Abstract
Background:
Patellofemoral instability (PFI) and anterior cruciate ligament (ACL) rupture are two of the most common knee injuries in adolescents requiring surgical intervention. Within PFI, the trajectory of postoperative quadriceps and hamstring strength recovery guiding rehabilitation milestones is largely extrapolated from ACL-reconstruction (ACLR) literature. Whether ACLR-derived standards are appropriate for patients undergoing isolated medial patellofemoral ligament reconstruction (MPFLR) remains unknown. To address this gap, we compared isokinetic strength recovery in a propensity-score–matched cohort of MPFLR and ACLR patients.
Hypothesis:
MPFLR patients will demonstrate slower quadriceps strength recovery than matched ACLR patients over the postoperative period.
Methods:
We conducted a retrospective matched cohort study of patients aged 10-18 years who underwent either isolated MPFLR or primary arthroscopic ACLR at a tertiary children’s hospital from 2011–2023. Patients were excluded if they had multiligamentous injuries, concomitant tibial tubercle osteotomy, or additional ipsilateral knee procedures.
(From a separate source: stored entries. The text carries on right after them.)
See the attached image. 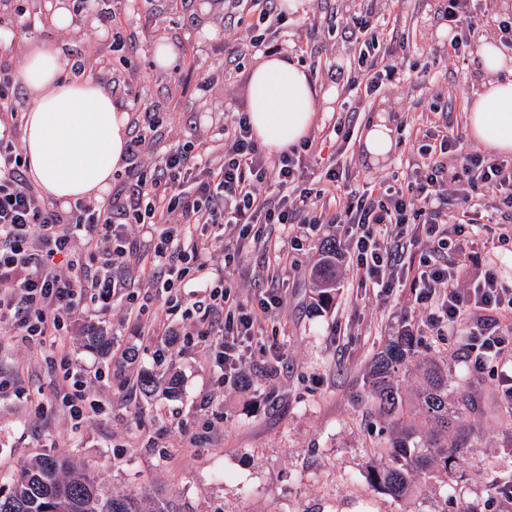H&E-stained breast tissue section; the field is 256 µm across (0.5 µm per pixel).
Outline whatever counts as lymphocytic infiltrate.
<instances>
[{"mask_svg": "<svg viewBox=\"0 0 512 512\" xmlns=\"http://www.w3.org/2000/svg\"><path fill=\"white\" fill-rule=\"evenodd\" d=\"M448 24L444 52L451 63H465L486 33L512 50V12H477L476 0H446ZM344 28L358 49L356 75L347 78L348 111H358L399 79L396 64L378 57L380 41L372 12L346 17ZM11 62L0 57V323L24 342L54 347L64 371L62 399L71 420L102 415L86 399L83 369L75 367L65 344L70 322L86 303L115 298L134 301L135 282L127 271L137 254L125 227L139 225L146 235L149 270L146 285L167 314L191 303L193 334L206 352L217 382L240 379L239 343L258 335L262 322L281 307L277 289H267L253 307L235 295L228 277L215 285L206 279L212 242L224 239L229 225L285 224L291 240L324 224L341 225L353 253L352 277L360 288L388 296L409 284L418 304L430 307L436 334L461 326L483 311L512 315V289L493 272L465 280L455 256L462 252L466 227L481 222L512 223V160L467 154L455 159L459 141L448 123L416 129L419 147L402 175L374 182L363 192L341 194L346 184L335 157L321 164L326 183L305 187L308 167L298 148L270 157L253 136L247 113L226 108L222 153L211 146L166 151L150 171L131 174L117 198L66 207L47 203L30 186L16 138L18 113L13 101ZM299 194H290V187ZM495 193L491 210L479 209L483 192ZM457 210H449V200ZM202 225L206 237L185 233ZM425 242L418 263L405 262L402 241ZM66 272H59L58 260ZM193 281L200 293L186 295Z\"/></svg>", "mask_w": 512, "mask_h": 512, "instance_id": "lymphocytic-infiltrate-1", "label": "lymphocytic infiltrate"}]
</instances>
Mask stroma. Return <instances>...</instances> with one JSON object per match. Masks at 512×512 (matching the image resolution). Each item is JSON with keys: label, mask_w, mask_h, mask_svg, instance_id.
I'll list each match as a JSON object with an SVG mask.
<instances>
[{"label": "stroma", "mask_w": 512, "mask_h": 512, "mask_svg": "<svg viewBox=\"0 0 512 512\" xmlns=\"http://www.w3.org/2000/svg\"><path fill=\"white\" fill-rule=\"evenodd\" d=\"M438 6V0H307L315 27L289 30L305 51L304 69L316 72L319 90L334 93L317 115L305 157L336 154L349 173L350 190L363 191L371 180L401 171L409 151L407 134L398 128L403 121L416 126L448 113L461 136L458 155L479 148L467 130L474 65L440 58L436 46L448 33L434 16ZM55 7L54 0H0V28L11 34L0 55L9 57L17 73L27 44L50 43L68 63H82L94 74L128 121L136 119L128 109L133 98L153 106L155 127L140 152L125 157L113 173L112 190L124 185L130 171L150 169L172 147L222 145L225 107L248 109L250 74L260 60L245 31L258 19L251 0H88L80 23L64 29L50 20ZM367 7L385 15L396 62L420 77L383 87L370 107L355 113L350 145L339 154L323 132L341 111L343 75L356 67L357 55L338 22ZM102 9L116 15L114 29L102 28ZM161 42L174 50L172 67L155 61L153 50ZM437 90L442 96L436 100ZM380 115L395 128L396 146L376 163L362 147V133ZM263 236L287 253L286 268L269 264L252 233L239 226L227 228L225 247L213 257L220 271L228 265L225 254H233L228 266L240 301L255 302L271 286L283 298L249 343L241 361L245 383L215 385L201 347L184 340L172 343L163 336L155 345L144 343L126 301L118 299L83 316L112 333L114 355L85 349L79 332L66 338L74 360L88 371L87 394L108 407L105 415L78 424L60 396L62 372L49 348L20 343L9 326H0V379L11 383L0 395V485L36 457L54 454L71 456L112 491L156 486L181 512H512L492 481L512 451V435L472 412L466 426L474 446L464 480H421L403 498L374 486L369 469L380 461L374 452L380 420L364 385L374 356L410 323L419 334L418 356L446 362L452 388L477 386L482 402L502 407L512 351L477 363L465 331L430 335L427 312L409 287H396L384 299L376 290L352 287L346 267L332 308L321 309L311 271L324 242L342 241L340 228L323 225L298 250L282 225H266ZM459 258L469 274L494 270L512 289V252L468 246ZM158 348L168 351L161 363L154 359ZM168 369L180 380L178 397L140 392L137 378H158Z\"/></svg>", "instance_id": "1"}]
</instances>
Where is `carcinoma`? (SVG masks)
Wrapping results in <instances>:
<instances>
[{"mask_svg":"<svg viewBox=\"0 0 512 512\" xmlns=\"http://www.w3.org/2000/svg\"><path fill=\"white\" fill-rule=\"evenodd\" d=\"M312 281L319 305L329 308L336 299V244L322 247ZM111 338L90 326L84 347L103 351ZM413 351V335L404 330L374 358L366 386L378 416L389 427V444L379 448L385 463L374 467L370 480L396 498L411 493L417 478L441 483L463 477L461 460L473 447L463 427L474 410L468 394L448 388V365L432 358L417 364L420 378L415 403L405 404L394 375ZM0 512H180L175 501L152 486L134 492L106 490L89 472L75 470L66 455H44L24 467L8 487L0 488Z\"/></svg>","mask_w":512,"mask_h":512,"instance_id":"1","label":"carcinoma"}]
</instances>
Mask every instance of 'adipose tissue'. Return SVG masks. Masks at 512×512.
I'll return each instance as SVG.
<instances>
[{"instance_id": "adipose-tissue-1", "label": "adipose tissue", "mask_w": 512, "mask_h": 512, "mask_svg": "<svg viewBox=\"0 0 512 512\" xmlns=\"http://www.w3.org/2000/svg\"><path fill=\"white\" fill-rule=\"evenodd\" d=\"M478 56L482 79L468 99L469 132L490 155L507 156L512 154V59L490 42L480 46ZM20 78L30 97L23 148L32 181L56 200L100 198L126 155V114L94 77H69L66 60L51 44L29 47ZM327 99L296 62L281 54L265 56L250 75L255 137L274 152L297 145Z\"/></svg>"}]
</instances>
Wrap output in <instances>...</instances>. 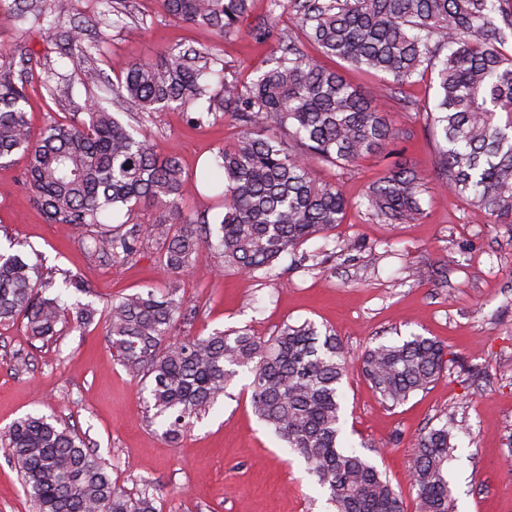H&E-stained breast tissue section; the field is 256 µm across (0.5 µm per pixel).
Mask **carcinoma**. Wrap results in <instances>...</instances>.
Returning a JSON list of instances; mask_svg holds the SVG:
<instances>
[{"label":"carcinoma","instance_id":"cac0c4a2","mask_svg":"<svg viewBox=\"0 0 512 512\" xmlns=\"http://www.w3.org/2000/svg\"><path fill=\"white\" fill-rule=\"evenodd\" d=\"M169 17L202 24L221 37L239 33L252 0H160ZM70 0H0V19L30 24L59 41L63 56L86 55L76 29L59 32ZM320 53L351 67L383 74L385 93L361 90L338 69L306 55L292 39L283 55L249 83L212 68L209 53L166 50L155 62H134L112 92L120 108L153 118L176 103L186 112H222L241 128L238 143L220 148L201 174L221 188L224 213L211 228L181 207L184 172L174 155L159 156L141 133L91 103L88 119L33 130L25 87L29 59L0 51V163L20 153L25 185L51 224L85 230L91 250L116 259L138 251L139 229L105 223L113 209L154 202L169 219L146 228L163 243L165 292L148 288L100 311L68 304L55 282L19 256L0 254V324L20 322L25 334L49 340L60 323L82 327L105 316L121 365L150 379L155 416L166 434L187 432L225 394L239 371L250 374L255 416L298 453L328 494L333 512H403L402 498L366 456L341 446L339 385L347 359L334 332L315 323L285 324L272 336L245 330L173 342L182 316L181 274L209 248L224 268L271 274L275 263L306 241L342 223L349 201L336 184L314 176L320 163L346 168L411 133L392 127L377 100L395 99L424 72L439 88L433 129L439 147L436 185L499 224L512 223V0H269L268 16L253 28L270 32L277 11ZM298 144L290 150L278 131ZM428 182L400 163L368 186L359 205L382 224L424 216ZM443 346L414 336L377 343L361 355V372L381 403L396 407L434 383L446 369ZM452 428L443 424L416 439L409 482L419 512H452L448 460ZM3 450L21 476L36 512H158L161 489L152 482L128 492L112 481L109 464L55 418L27 415L0 430Z\"/></svg>","mask_w":512,"mask_h":512}]
</instances>
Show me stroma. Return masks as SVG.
Listing matches in <instances>:
<instances>
[{
	"label": "stroma",
	"instance_id": "obj_1",
	"mask_svg": "<svg viewBox=\"0 0 512 512\" xmlns=\"http://www.w3.org/2000/svg\"><path fill=\"white\" fill-rule=\"evenodd\" d=\"M121 22L113 24L111 13ZM81 28L89 61L61 57L38 29L0 22V50L30 55L25 109L34 127L68 123L98 102L130 124L108 93L135 61L168 49L209 48L227 76L251 81L281 54L276 38L256 40L250 28L220 40L209 28L165 16L158 0H72L59 30ZM101 71L100 85L83 82L85 64ZM437 100L430 75L414 77L402 100L384 107L410 139L347 170L322 164L320 182L339 183L350 201L342 224L302 244L303 266L291 256L279 275L262 279L223 269L219 255L179 279L188 315L185 337L246 329L269 336L284 323L310 320L333 330L349 359L340 385L345 447L365 451L402 495L404 512H418L408 481L416 437L453 421L456 449L448 462L453 512H512V224H495L464 199L430 189L417 224H378L359 201L395 162L436 176L440 144L427 118ZM142 131L154 150L176 155L187 175L186 213L222 211L217 190L200 176L214 152L233 147L237 125L223 114L192 124L178 106L156 113ZM26 161L0 166V252L17 251L44 269L83 279L84 301L96 307L151 287L164 291L161 241L142 237L125 260L92 253L79 232L47 223L24 185ZM439 341L449 360L443 376L397 407L382 404L357 360L366 346L400 343L411 335ZM247 373L178 440L154 420L146 382L130 374L106 340V324H63L47 342L25 336L20 324L0 325V428L27 414L55 417L111 463L126 490L159 483V512H329L326 495L297 454L283 448L253 414ZM0 512H35L8 456L0 451Z\"/></svg>",
	"mask_w": 512,
	"mask_h": 512
}]
</instances>
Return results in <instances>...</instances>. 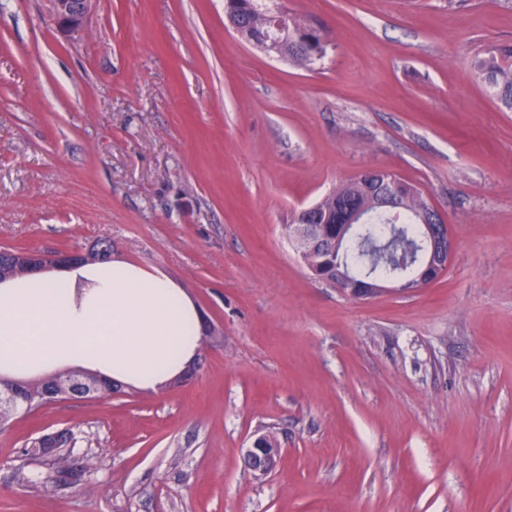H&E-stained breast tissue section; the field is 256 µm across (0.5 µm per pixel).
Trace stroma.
<instances>
[{
    "mask_svg": "<svg viewBox=\"0 0 512 512\" xmlns=\"http://www.w3.org/2000/svg\"><path fill=\"white\" fill-rule=\"evenodd\" d=\"M266 2L327 28L313 70L224 0H94L74 33L0 0V249L110 240L211 332L185 380L0 423V512H512V112L472 74L512 44V0ZM364 169L445 218L427 288L345 296L289 240ZM64 429L95 467L48 492L23 451ZM267 438L271 446L259 445V440ZM281 448L274 436L263 434L255 437L249 448L246 449L244 455L245 467L255 476H264L272 471L277 458L279 457Z\"/></svg>",
    "mask_w": 512,
    "mask_h": 512,
    "instance_id": "stroma-1",
    "label": "stroma"
}]
</instances>
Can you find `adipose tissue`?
<instances>
[{
	"label": "adipose tissue",
	"instance_id": "1",
	"mask_svg": "<svg viewBox=\"0 0 512 512\" xmlns=\"http://www.w3.org/2000/svg\"><path fill=\"white\" fill-rule=\"evenodd\" d=\"M81 279L92 286L79 302ZM200 333L183 288L123 260L0 285V367L18 377L74 366L157 388L193 362Z\"/></svg>",
	"mask_w": 512,
	"mask_h": 512
}]
</instances>
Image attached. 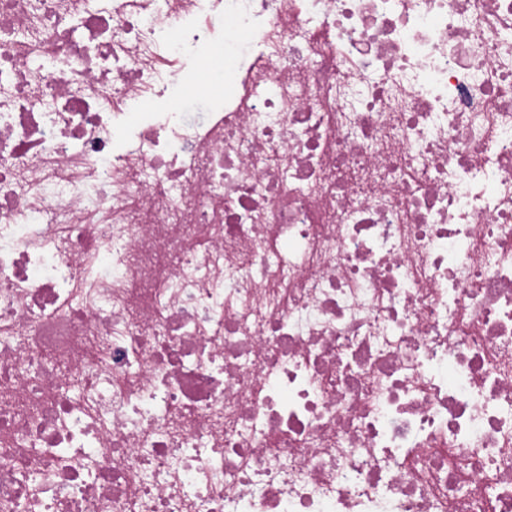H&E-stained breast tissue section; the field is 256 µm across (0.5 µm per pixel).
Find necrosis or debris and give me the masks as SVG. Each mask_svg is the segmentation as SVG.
Listing matches in <instances>:
<instances>
[{"mask_svg": "<svg viewBox=\"0 0 512 512\" xmlns=\"http://www.w3.org/2000/svg\"><path fill=\"white\" fill-rule=\"evenodd\" d=\"M0 512H512V0H0Z\"/></svg>", "mask_w": 512, "mask_h": 512, "instance_id": "4bbe7bcc", "label": "necrosis or debris"}]
</instances>
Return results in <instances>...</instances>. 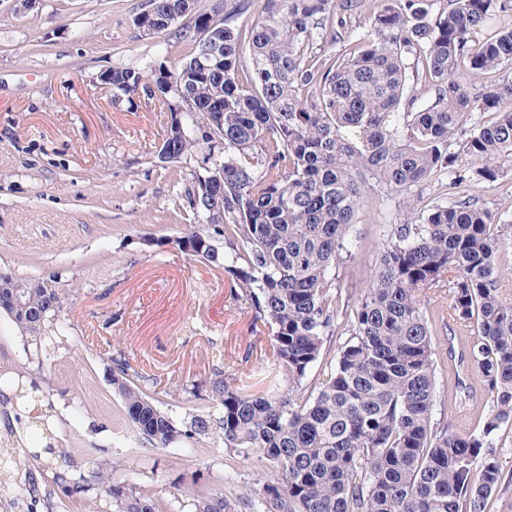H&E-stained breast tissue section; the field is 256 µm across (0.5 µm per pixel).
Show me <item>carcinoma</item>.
<instances>
[{
    "label": "carcinoma",
    "mask_w": 512,
    "mask_h": 512,
    "mask_svg": "<svg viewBox=\"0 0 512 512\" xmlns=\"http://www.w3.org/2000/svg\"><path fill=\"white\" fill-rule=\"evenodd\" d=\"M266 0L265 17L241 29L238 0H149L136 21L169 31L187 49L170 70L155 60L112 68L116 97L143 93L171 112L162 147L215 178H194L180 209L179 250L224 268L258 322L269 327L271 361L261 371L213 377L185 392L201 411L179 420L148 393L149 378L111 358L124 420L155 449L203 438L227 460L259 468L255 489L200 486L191 512H487L503 479L501 431H512V301L499 288L512 225L470 197L415 213L411 191L453 166L460 147L473 164L458 176L489 188L512 164V79L475 93L469 76L512 70V11L494 34L475 35L495 0H380L349 40L348 19L370 0ZM188 17L191 23L176 26ZM335 48L325 58L321 43ZM424 87L411 86V62ZM491 112L495 119L480 116ZM378 185L403 200L365 288H341L349 234ZM448 288L433 311L424 288ZM72 289L0 271V311L39 364L68 346L62 312ZM466 333V368L484 387L487 412L461 431L434 421L438 373L431 317ZM344 329L345 339L332 345ZM318 367L314 385L306 381ZM35 386L10 377L0 392L26 403ZM46 459L0 453V466L53 473L73 508L163 512L154 493L114 480L118 463L92 460L90 480Z\"/></svg>",
    "instance_id": "carcinoma-1"
}]
</instances>
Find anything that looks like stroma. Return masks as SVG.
I'll use <instances>...</instances> for the list:
<instances>
[{"label":"stroma","mask_w":512,"mask_h":512,"mask_svg":"<svg viewBox=\"0 0 512 512\" xmlns=\"http://www.w3.org/2000/svg\"><path fill=\"white\" fill-rule=\"evenodd\" d=\"M148 0H37L29 9L0 0V269L27 277L61 274L76 282L63 312L72 342L39 367L0 312V374L22 373L51 392L55 439L73 476L88 475L97 449L119 462L116 481L146 486L161 500H189L194 489L252 481L251 464L228 466L224 449L147 447L122 416L108 382L122 355L154 377L152 394L176 418L199 403L186 384L212 372L214 350L226 374L261 370L268 334L234 299L222 267L174 244L195 160L157 158L170 123L146 96L114 98L101 73L147 59L174 68L182 47L146 35L136 17ZM419 206L458 196L512 217V166L491 188L438 175L415 189ZM399 196L374 187L350 231L353 260L345 287L360 288L387 225L399 223ZM80 412H73V405Z\"/></svg>","instance_id":"1"}]
</instances>
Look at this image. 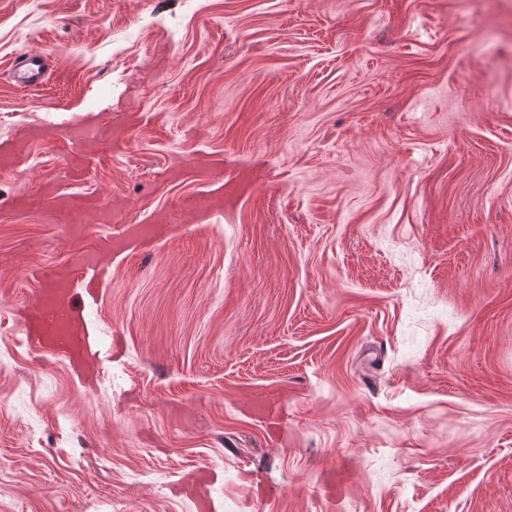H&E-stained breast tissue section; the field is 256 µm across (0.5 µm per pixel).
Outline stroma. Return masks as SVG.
<instances>
[{"instance_id": "35a3bbf8", "label": "stroma", "mask_w": 512, "mask_h": 512, "mask_svg": "<svg viewBox=\"0 0 512 512\" xmlns=\"http://www.w3.org/2000/svg\"><path fill=\"white\" fill-rule=\"evenodd\" d=\"M2 143L0 512H512V0H0ZM15 84L23 89H37L44 81L46 63L41 53H24L10 64ZM70 293L68 288L41 289L36 308L25 315L26 335L35 345L63 354L74 373L86 376L95 357L94 341L80 316L72 310ZM46 308L65 314L61 319L68 329L66 336H57L45 326L42 311Z\"/></svg>"}]
</instances>
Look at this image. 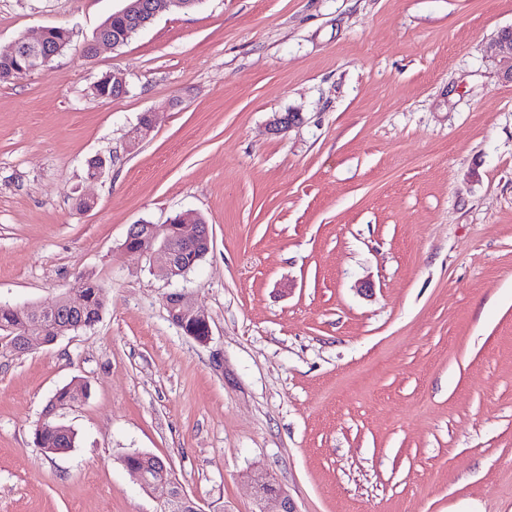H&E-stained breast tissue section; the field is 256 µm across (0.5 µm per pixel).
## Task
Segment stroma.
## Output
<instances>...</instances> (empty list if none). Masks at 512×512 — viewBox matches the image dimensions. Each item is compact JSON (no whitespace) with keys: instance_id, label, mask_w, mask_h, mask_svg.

One-to-one propensity score matching was performed using nearest-neighbor methodology, treating age as a continuous variable and exact-matching on sex and BMI category. Isokinetic strength was assessed using the Biodex dynamometer at 180°/s at 3, 6, and 12 months postoperatively. Measures included quadriceps and hamstring peak torque (PT) and total work (TW) limb symmetry index (LSI), and peak torque normalized to body weight (nPT). Between-group differences were assessed using t-tests or Wilcoxon rank-sum tests. A linear mixed effects model (LMM) evaluated interaction effects of time and procedure type.
Results:
A total of 128 patients (64 MPFLR, 64 ACLR) with balanced baseline characteristics were included. By 1 year postoperatively, ACLR patients achieved significantly higher quadriceps PT LSI (89.3 vs. 77.8, P = 0.019), nPT (1.87 vs. 1.32, P < 0.0001), and TW LSI (90.99 vs. 83.90, P = 0.030) compared to MPFLR patients (Table 1). Hamstring PT and TW did not significantly differ between groups at any timepoint. LMM confirmed a significant procedure-by-timepoint interaction in quadriceps strength at 1 year favoring ACLR (P = 0.012), while hamstring strength trajectories were comparable (Figure 1). About 20% more ACLR patients achieved >90% LSI across all metrics by 1 year compared to MPFLR patients.
Conclusion:
Pediatric patients undergoing MPFLR demonstrate slower quadriceps strength recovery than matched ACLR peers despite similar hamstring recovery. Utilizing ACLR-based strength criteria at these designated timepoints may be unrealistic for many patients post-MPFLR. Future research should focus on developing MPFLR specific milestones based upon population-specific outcomes and their relationship to functional performance.